Mein Internet (wie ich hörte, sagen manche "Weltnetz", um dem Anglizismus auszuweichen - was ist davon zu halten? Ein Ausweichen jedenfalls ist es, kein Verdrängen.) beschränkt sich derzeit aufeinen Rechner, der nicht meiner ist, meine Zeit ist demnach begrenzt und ich will sie begrenzt wissen, damit man sich auf Wesentlicheres konzentrieren kann. Dass ich nebenbei noch dichte, sei versichert. Nur habe ich bislang keinen der Ergüsse online (was würde man da wohl auf deutsch sagen?) gestellt. Dies soll sich ab heute ändern, ich hoffe es gefällt.
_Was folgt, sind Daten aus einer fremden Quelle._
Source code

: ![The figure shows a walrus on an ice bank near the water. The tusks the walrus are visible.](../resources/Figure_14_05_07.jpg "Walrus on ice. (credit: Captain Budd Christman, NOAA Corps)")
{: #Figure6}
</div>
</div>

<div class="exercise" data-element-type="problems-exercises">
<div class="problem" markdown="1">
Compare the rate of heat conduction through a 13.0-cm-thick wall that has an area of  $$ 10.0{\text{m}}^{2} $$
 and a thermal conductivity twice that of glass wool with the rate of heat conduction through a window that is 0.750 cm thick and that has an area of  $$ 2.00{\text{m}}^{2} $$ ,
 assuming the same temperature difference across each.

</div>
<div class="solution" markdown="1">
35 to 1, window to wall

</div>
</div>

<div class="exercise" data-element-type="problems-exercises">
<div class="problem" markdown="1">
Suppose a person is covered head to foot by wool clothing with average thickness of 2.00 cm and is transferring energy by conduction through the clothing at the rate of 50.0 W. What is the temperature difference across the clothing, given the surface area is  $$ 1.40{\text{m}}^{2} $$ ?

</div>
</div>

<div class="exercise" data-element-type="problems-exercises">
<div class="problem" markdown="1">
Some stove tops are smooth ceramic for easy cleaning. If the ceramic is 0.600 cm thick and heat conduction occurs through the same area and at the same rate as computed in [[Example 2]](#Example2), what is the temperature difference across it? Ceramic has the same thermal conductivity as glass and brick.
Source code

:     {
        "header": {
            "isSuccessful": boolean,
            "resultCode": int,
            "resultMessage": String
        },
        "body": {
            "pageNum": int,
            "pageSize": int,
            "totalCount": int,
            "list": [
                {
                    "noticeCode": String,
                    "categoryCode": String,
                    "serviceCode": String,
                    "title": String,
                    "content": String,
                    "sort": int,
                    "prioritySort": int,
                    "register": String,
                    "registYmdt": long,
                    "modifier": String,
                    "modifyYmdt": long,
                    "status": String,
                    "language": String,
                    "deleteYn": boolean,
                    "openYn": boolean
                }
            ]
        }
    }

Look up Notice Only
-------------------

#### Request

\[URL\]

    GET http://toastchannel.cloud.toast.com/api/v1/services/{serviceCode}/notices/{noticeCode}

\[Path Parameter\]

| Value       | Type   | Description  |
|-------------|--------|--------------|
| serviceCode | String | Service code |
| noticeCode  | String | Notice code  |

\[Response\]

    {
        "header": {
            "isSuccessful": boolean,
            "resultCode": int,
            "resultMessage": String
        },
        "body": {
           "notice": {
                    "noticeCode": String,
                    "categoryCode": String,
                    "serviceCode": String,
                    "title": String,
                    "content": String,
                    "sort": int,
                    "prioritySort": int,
Es ist interessant, mal wieder mit Stift und Papier zu schreiben, ich glaube, die Gedichte sind dadurch anders geworden.
Viel Spaß mit ihnen.

Aron

Sonntag, 26. August 2007

Kauz

Menschen erleben die freudige Feier,
wo zahlreiche bunte Kostüme erstrahlen,
sie scheinen den Taumel noch bunter zu malen,
und Lachen und Späße – sie machen noch freier!

Alle gemeinsam zur Welle, man schreitet
in riesigen Schritten mit Tröten und Fahnen,
verkleidet mit Masken, die Fröhlichkeit mahnen,
und führen muss niemand – die Stimmung, sie leitet!

Und während sich alle so gut amüsieren
fixieren wir vorsichtig einen der Gäste:
der Sonderling, Spinner, der Kauz ist dabei.

Und keiner beachtet sein seliges Stieren,
sein Lächeln, das wissen lässt: Dies ist das Beste,
mit andern zu feiern, im Stillen, so frei.